Start date: October 2, 2023
End date: January 9, 2023
Prize: $12,000 for the 1st place, $8,000 for the 2nd place, $5,000 for the 3rd place for the Leaderboard Prizes and $15,000 for the 1st place, $10,000 for the 2nd place, $5,000 for the 3rd place for the Efficiency Prizes
Hosted by Vanderbilt University in collaboration with The Learning Agency Lab, this contest investigates the relationship between learners' writing behaviors and writing performance. The dataset involves about 5000 logs of user inputs, including keystrokes and mouse clicks, recorded while the user was writing an essay. Your challenge is to build a model that will predict the essay’s score based on the data. The result should offer some insight into writing instruction and automated evaluation techniques. This competition provides an opportunity for students to learn about data-driven analysis, predictive model development, and their applications in educational contexts.

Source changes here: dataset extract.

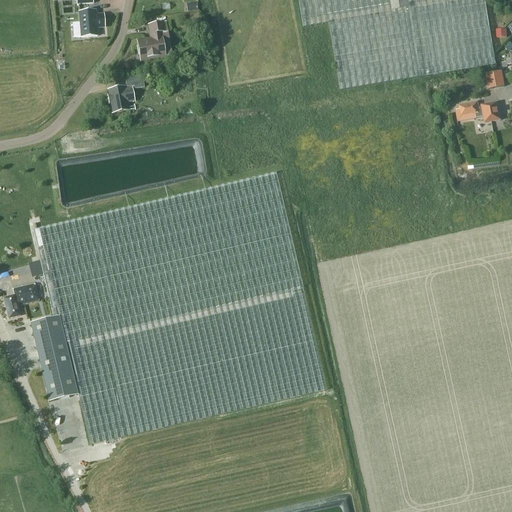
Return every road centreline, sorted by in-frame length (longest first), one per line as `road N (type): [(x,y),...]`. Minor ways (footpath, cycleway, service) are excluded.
road 1 (unclassified): [(0,146),(56,126),(117,46),(128,0)]
road 2 (unclassified): [(83,511),(0,327)]
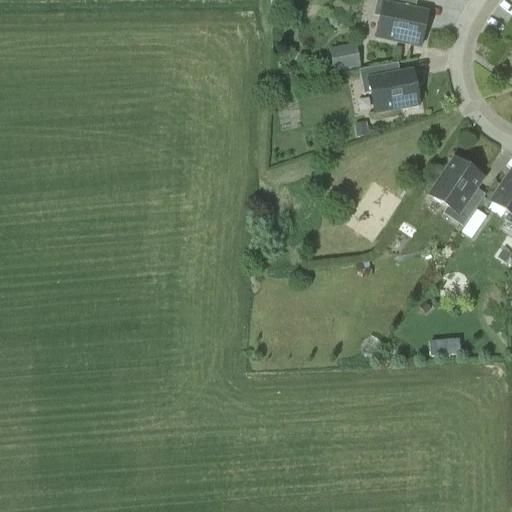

If you’re looking to build a project/research paper in the field of AI & ML, consider applying to Veritas AI!
Veritas AI is founded by Harvard graduate students. Through the programs, you get a chance to work 1-1 with mentors from universities like Harvard, Stanford, MIT, and more to create unique, personalized projects. In the past year, we had over 1000 students learn AI & ML with us. You can apply here!
If you’re looking for the opportunity to work on an in-depth research project instead, you could also consider applying to one of the Lumiere Research Scholar Programs, selective online high school programs for students I founded with researchers at Harvard and Oxford. Last year, we had over 4000 students apply for 500 spots in the program! You can find the application form here.
Stephen is one of the founders of Lumiere and a Harvard College graduate. He founded Lumiere as a PhD student at Harvard Business School. Lumiere is a selective research program where students work 1-1 with a research mentor to develop an independent research paper.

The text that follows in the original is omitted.